- _DOCUMENT EXTRACT_:
# # # #

When the bubble finally burst I got an immediate double up courtesy of General Zito. He pushed from the button on my BB, I have an ace so it's all in despite the other card being a 3, he says automatic call with K7, and my ace holds up. From there I finally started getting some hands and was up to 90K at one point and chip leader. Jude lost a few pots and was suddenly vulnerable and I almost had him when i got him to commit three quarters of his stack to a pot by the turn before I showed any strength by check raising him. I assumed he was pot committed but he must have had absolutely nothing because he folded. The hand that swung it back around was when Tommy Buckley raised big for half his stack, a move I always associate with him having a low pocket pair or a rag ace, I moved allin from the SB with 10's, and Jude woke up with Q's in the big blind. Tommy folded a pair of 5's and isn't happy when the flop comes 552! That left him hopelessly short and on his next BB I have aces on the button, I make my standard 3BB raise and he pushes all in with AKs. Two of his suit flopped though so it was a nervous turn and river. That left just me, Jude and my almost namesake Darren Kearney (fighting his customary rearguard action with the short stack: at one point on the bubble he had 2 BBs left). Darren wriggled and wriggled until eventually his Ace Jack was KQs and we were heads up with Jude outchipping me 3 to 1. By now the blinds were ridiculous so it was pretty much allin or fold poker. I got it back to 2 to 1 when I had A6s and Jude called my allin with J9o and hit a 9.

Jude's a great player though so it was a well deserved win for him. There are a lot of weakish players in the Fitz but some very good ones too like Vivian and Irene, and there's no one better than Jude. I always enjoy playing in the Fitz: the manager Deniece is a very nice person and a great laugh. So the Fitz does kinda feel like my poker home still: it's where I learned to play live.

# # # #

- _WRITTEN TASK_: Continue the poker tournament account above, picking up right after its final sentence.

# # # #

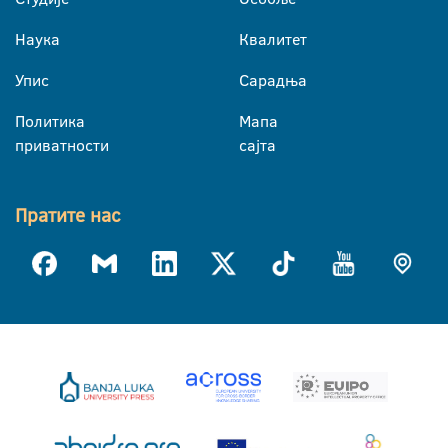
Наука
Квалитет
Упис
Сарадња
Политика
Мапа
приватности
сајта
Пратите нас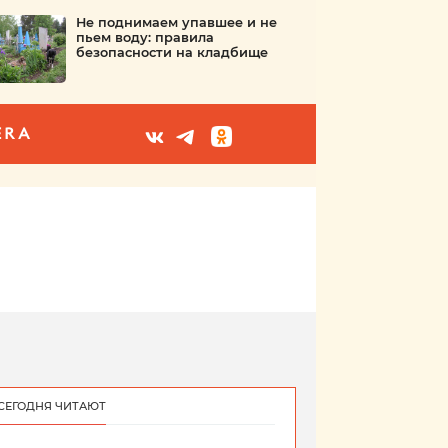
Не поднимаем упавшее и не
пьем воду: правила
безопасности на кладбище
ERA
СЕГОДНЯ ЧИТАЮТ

# # # #

- _ANSWER FOR THIS EXERCISE_:
I'm starting to get excited about next week's Open now too. When I qualified I thought it would be the biggest thing ever to play in, then there was the whole surreal experience of winning in Drogheda, but now I'm looking forward to it again and hope I can continue my good form and luck.

Monday, March 10, 2008

I am the Satellite king

Just won a ticket to the Irish Masters in an online satellite, so I'm well chuffed about that. I seem to really click with these online sats: I've never worked it out exactly but my ROI must be running at something ridiculous like +2000%. Not sustainable long term, but I do reckon there's real value in these events.

I ended up headsup with The Al Lad from boards.ie. He played a great game: was short stacked early on so great comeback by him. At one point I think I was outchipped about 4/1 when we were HU, but then it swung around the other way and we ended up all in and my 2's held against his ace 2. As is usually the case when two players are pretty evenly matched, the cards decide when it's HU.

You see some amazing shit in these satellites though. I was playing another one recently, a freeroll, and there were 6 left for 5 tickets to a better class of satellite. So we're all sitting there with between 100K and 500K in chips, except the small blind, who after he's posted his blind has 250 left. Or about 1/40th of a big blind. Folded round to button, button raises, and you're thinking automatic call with any two cards from Mr. "My M is 0.025 if I fold here", but no, he folds!

So now there's 5 blokes sat there with between 100K and 500K, and one guy with less than 1K, so you're thinking everyone will fold until he gets into a pot, then everyone calls and checks it down. Right? No, wrong.

Few hands later, bloke who button raised raises 3BB (ie, 30K) UTG, it's folded round to the BB, who calls. Flop comes Jack high, BB bets, UTG moves all in (!!!) with a pair of 10s (!!!!!!!), gets called by the BB who has a jack, and the guy sitting there with 2.5% of a big blind wins a ticket!

No wonder so many of the live pros regard us online qualifiers as "the value".

In other news, I booked the Vegas trip for me and my bro. We'll get there the 26th (of June) and stay there till the bitter end (the 17th). I'm also planning to play the GUKPT Manchester at this point. Speaking of which, a big thumbs up well done to Fran "Jackyback" Egan for another great result, 7th in the London GUKPT event.

Thursday, March 6, 2008

Slump over, kinda

I think the traditional route into poker is either online -> live, or home game -> pub -> club. I just kinda launched straight into live play by heading into the Fitz one night (and coming second in my very first tournament).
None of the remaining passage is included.